The content was based on existing material - images supplied to students on the module DVD, and a TMA question from 2009. Using these materials helped me be confident that the topic was appropriate to the module.

I had also previously used the materials in a face-to-face tutorial session.

I drafted some notes on the topic. Anne seemed a bit cautious about how successfully we might be able to present this activity and manage discussion across several breakout rooms.

My approach was based on asking students to access the images independently during the session from the module DVD - either through the interface they should have installed at the start of the module, or by navigating to the appropriate folder and viewing them in their browser.

They would then go into small groups in breakout rooms to identify features amongst themselves.

To introduce the activity I set up two simple Elluminate quizzes.

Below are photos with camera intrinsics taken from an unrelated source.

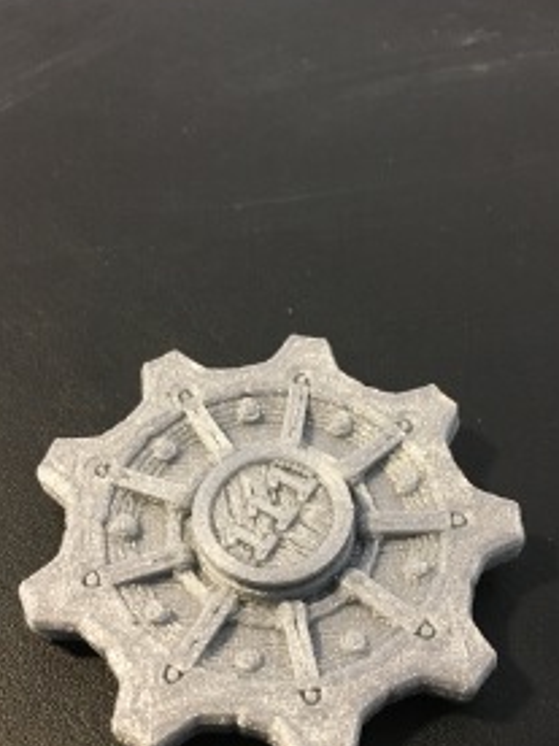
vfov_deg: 44.1
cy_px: 505
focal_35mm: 42
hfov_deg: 34.3
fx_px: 904
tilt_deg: -55.2
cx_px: 305
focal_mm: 4.15
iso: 200
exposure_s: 1/20
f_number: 2.2
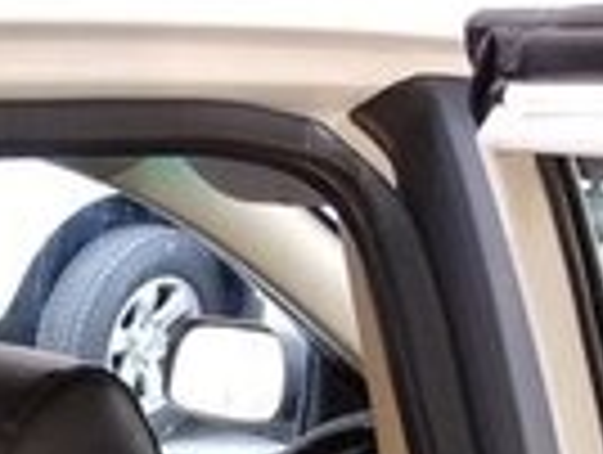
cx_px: -405
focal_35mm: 128
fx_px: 2234
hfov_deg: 14.0
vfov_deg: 10.3
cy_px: 1032
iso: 400
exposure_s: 1/50
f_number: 2.2
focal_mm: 3.81
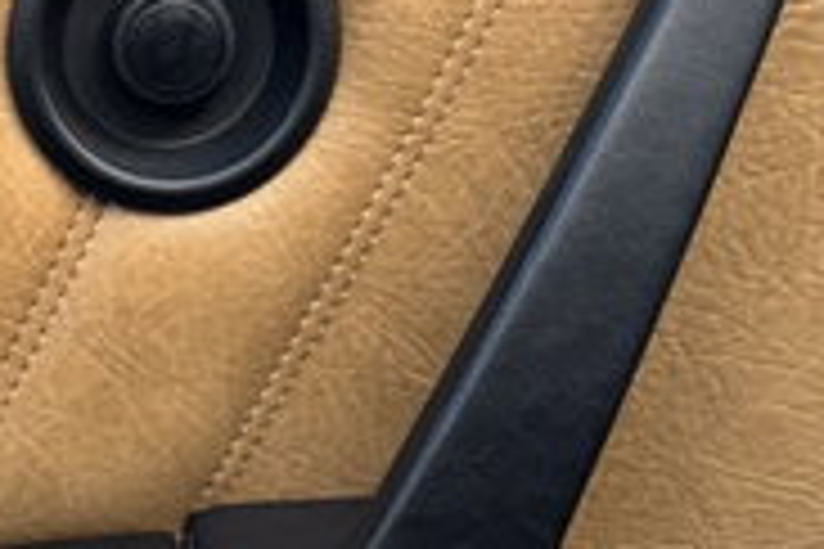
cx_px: 32
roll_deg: -0.1
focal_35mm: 105
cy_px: 333
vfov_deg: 13.0
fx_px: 2403
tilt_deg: -9.4
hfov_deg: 19.0
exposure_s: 1/121
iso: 125
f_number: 1.78
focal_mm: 6.76
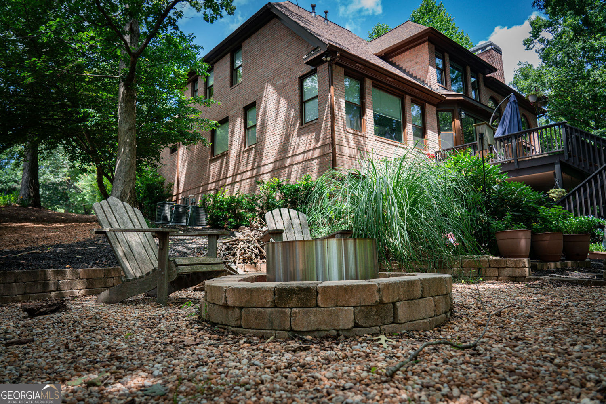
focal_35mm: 24
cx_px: 303
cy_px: 202
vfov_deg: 53.1
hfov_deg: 73.7
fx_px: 404
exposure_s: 1/800
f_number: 4
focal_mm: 24
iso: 640
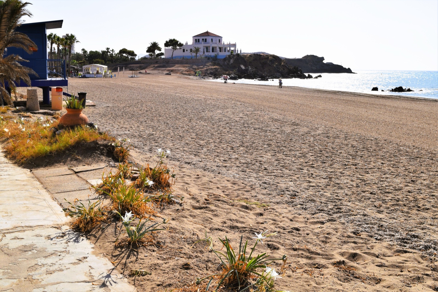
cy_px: 146
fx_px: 474
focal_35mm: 39
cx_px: 219
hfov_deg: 49.6
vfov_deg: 34.2
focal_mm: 26
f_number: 11
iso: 200
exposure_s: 1/500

The basic structure of the tutorial was constructed in the form a PowerPoint slide show, to be loaded on to the Elluminate whiteboards

Anne added introductory material to the session to introduce the group to the use of Elluminate.

We also provided material on answering TMA questions for the tail end of the session.

The final planning work was an email to the students: "During the tutorial we plan to use some S282 DVD images - in particular the Image Archive on the Active Sun and on the Quiet Sun. Would you load this up to your computer before the start of the tutorial, please?"